Shire Matters with Mark Speakman: Consent - A matter of common sense

Mark Speakman with Saxon Mullins.
Mark Speakman with Saxon Mullins.

Over eight years ago, a young woman named Saxon Mullins was ushered into a dark lane behind a Kings Cross nightclub. What happened there became the subject of two District Court trials, two appeals to the Court of Criminal Appeal and a Four Corners documentary.

What Saxon didn't know on that night in May 2013, as she tried to make sense of what just happened to her against her will, was that those events would be the catalyst for a generational change to the law of sexual consent in NSW.

The second judgment of the Court of Criminal Appeal in May 2017 was somewhat of a non-result. The Court would have sent Luke Lazarus back to trial for the sexual assault of Saxon Mullins, except that to do so, it found, would be 'oppressive'.

Those circumstances triggered in my office intense consideration of the justness of that outcome where the trial judge accepted that Saxon hadn't in her own mind consented.
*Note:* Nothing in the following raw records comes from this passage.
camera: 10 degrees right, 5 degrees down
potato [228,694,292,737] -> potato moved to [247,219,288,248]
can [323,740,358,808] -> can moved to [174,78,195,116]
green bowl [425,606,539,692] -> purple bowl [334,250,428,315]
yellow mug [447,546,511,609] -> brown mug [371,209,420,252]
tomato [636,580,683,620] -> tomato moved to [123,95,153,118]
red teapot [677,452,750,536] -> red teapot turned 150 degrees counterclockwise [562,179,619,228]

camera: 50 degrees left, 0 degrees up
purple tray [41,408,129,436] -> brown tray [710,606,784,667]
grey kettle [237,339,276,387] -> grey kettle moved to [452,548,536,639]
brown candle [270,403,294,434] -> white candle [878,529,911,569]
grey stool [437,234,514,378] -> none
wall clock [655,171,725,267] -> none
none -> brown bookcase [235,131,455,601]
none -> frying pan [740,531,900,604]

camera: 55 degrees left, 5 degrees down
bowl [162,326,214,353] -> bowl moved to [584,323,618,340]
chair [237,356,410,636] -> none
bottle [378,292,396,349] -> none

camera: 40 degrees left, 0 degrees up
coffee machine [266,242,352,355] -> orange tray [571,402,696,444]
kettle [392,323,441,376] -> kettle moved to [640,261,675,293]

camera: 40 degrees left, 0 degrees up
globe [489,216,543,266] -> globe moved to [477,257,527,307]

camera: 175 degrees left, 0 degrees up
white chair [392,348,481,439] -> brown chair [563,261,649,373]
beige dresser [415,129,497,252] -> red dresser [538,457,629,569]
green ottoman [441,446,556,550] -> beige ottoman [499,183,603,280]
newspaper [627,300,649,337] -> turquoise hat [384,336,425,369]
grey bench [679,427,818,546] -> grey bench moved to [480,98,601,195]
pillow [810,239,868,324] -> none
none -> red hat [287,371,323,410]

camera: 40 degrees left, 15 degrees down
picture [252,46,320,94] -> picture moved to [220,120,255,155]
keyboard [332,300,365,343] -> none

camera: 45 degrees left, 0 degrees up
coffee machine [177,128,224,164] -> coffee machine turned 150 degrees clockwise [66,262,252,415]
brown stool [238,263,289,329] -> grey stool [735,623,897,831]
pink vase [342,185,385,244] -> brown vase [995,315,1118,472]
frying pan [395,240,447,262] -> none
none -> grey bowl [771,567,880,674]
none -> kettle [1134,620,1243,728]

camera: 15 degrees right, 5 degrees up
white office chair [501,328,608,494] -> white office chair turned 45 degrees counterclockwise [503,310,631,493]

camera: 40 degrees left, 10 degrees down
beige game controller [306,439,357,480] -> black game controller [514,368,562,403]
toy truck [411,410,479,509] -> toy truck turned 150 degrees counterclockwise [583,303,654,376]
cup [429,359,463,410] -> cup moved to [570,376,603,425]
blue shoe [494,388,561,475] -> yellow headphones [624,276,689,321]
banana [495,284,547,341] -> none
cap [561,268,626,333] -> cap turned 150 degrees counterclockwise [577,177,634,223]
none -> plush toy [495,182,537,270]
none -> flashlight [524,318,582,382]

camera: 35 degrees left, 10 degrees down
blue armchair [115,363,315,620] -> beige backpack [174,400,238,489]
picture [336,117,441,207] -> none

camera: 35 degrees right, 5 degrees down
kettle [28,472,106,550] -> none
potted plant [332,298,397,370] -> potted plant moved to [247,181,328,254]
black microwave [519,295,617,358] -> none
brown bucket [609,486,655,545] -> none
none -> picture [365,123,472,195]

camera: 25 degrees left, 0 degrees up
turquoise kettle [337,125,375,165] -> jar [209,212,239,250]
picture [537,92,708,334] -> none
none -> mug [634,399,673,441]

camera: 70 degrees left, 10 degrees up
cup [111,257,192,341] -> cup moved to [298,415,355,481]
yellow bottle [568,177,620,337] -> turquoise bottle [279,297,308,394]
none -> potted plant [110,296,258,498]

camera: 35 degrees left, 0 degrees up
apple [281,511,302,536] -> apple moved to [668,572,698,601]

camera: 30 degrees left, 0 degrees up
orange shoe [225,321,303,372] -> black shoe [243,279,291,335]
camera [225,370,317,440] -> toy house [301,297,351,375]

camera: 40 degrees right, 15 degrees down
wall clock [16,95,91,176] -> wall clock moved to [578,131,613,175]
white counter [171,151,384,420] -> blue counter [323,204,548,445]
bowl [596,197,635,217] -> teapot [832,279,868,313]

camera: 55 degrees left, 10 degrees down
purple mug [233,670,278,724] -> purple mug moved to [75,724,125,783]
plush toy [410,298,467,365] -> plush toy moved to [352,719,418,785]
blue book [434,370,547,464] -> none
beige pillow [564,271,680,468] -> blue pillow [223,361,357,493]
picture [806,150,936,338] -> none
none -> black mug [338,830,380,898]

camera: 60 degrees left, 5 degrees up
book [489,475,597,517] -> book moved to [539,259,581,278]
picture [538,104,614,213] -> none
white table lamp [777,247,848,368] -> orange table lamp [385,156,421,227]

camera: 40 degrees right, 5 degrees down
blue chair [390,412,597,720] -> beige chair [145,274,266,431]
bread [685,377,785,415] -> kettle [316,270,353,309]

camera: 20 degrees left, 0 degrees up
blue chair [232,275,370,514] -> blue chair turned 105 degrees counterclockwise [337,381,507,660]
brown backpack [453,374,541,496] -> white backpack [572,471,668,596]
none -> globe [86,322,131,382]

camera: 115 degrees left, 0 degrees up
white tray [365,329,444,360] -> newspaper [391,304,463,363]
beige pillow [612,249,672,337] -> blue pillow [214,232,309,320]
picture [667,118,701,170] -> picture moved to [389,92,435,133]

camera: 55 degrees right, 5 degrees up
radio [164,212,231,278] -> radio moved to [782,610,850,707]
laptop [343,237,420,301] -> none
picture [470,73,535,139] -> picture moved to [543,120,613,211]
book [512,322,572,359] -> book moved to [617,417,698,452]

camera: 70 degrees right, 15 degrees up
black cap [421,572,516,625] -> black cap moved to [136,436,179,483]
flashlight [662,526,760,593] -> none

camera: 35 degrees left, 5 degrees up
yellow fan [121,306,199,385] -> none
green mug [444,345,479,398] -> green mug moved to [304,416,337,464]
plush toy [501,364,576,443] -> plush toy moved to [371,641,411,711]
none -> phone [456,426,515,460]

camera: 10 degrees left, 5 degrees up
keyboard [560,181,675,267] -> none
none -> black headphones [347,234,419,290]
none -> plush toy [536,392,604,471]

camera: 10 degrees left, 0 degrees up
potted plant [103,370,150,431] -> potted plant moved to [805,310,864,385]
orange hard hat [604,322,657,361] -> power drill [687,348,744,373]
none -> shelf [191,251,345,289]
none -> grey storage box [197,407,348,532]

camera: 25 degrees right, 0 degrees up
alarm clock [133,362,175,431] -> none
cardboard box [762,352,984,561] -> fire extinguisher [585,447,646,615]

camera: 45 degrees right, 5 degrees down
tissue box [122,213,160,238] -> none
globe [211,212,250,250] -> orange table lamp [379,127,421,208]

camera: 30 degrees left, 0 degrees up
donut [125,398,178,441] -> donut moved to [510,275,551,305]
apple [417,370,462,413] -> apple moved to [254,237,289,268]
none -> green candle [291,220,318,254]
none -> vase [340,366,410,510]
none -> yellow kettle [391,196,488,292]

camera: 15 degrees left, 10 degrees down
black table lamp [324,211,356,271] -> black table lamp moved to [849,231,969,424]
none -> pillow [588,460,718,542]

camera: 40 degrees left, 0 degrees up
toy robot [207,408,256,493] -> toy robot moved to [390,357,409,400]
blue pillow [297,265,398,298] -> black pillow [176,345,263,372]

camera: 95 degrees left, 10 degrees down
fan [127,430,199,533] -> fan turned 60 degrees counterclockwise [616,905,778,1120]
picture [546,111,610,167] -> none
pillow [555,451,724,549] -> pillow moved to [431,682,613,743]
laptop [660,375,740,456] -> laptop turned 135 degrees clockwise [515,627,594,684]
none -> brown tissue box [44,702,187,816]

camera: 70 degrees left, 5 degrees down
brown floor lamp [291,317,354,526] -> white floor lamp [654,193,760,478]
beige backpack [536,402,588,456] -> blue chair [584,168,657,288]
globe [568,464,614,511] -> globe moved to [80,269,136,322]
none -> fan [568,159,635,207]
The discussion and debate on consent spread across NSW and indeed Australia. Victim-survivors, like Saxon, took up the cudgels for reform. Showing immense courage, she shared her story with the world.

The morning after the Four Corners episode I am that Girl went to air, I announced my decision to refer the question of NSW's law of consent to the NSW Law Reform Commission.

The NSW Government accepted all the Law Reform Commission's recommendations and more. This week, NSW Parliament passed reforms which go a step beyond the recommendations, introducing an affirmative model of consent.

It's pretty simple. An accused won't have a reasonable belief that the other party is consenting unless the accused says or does something to ascertain consent. I call it common decency. Saxon calls it common sense and I agree.

The passage of these laws represents the culmination of Saxon's long fight to have our consent laws reflect the reality of sexual violence. If these new laws also mean that more people, in their most intimate moments, prioritise respect, well that's a good thing too.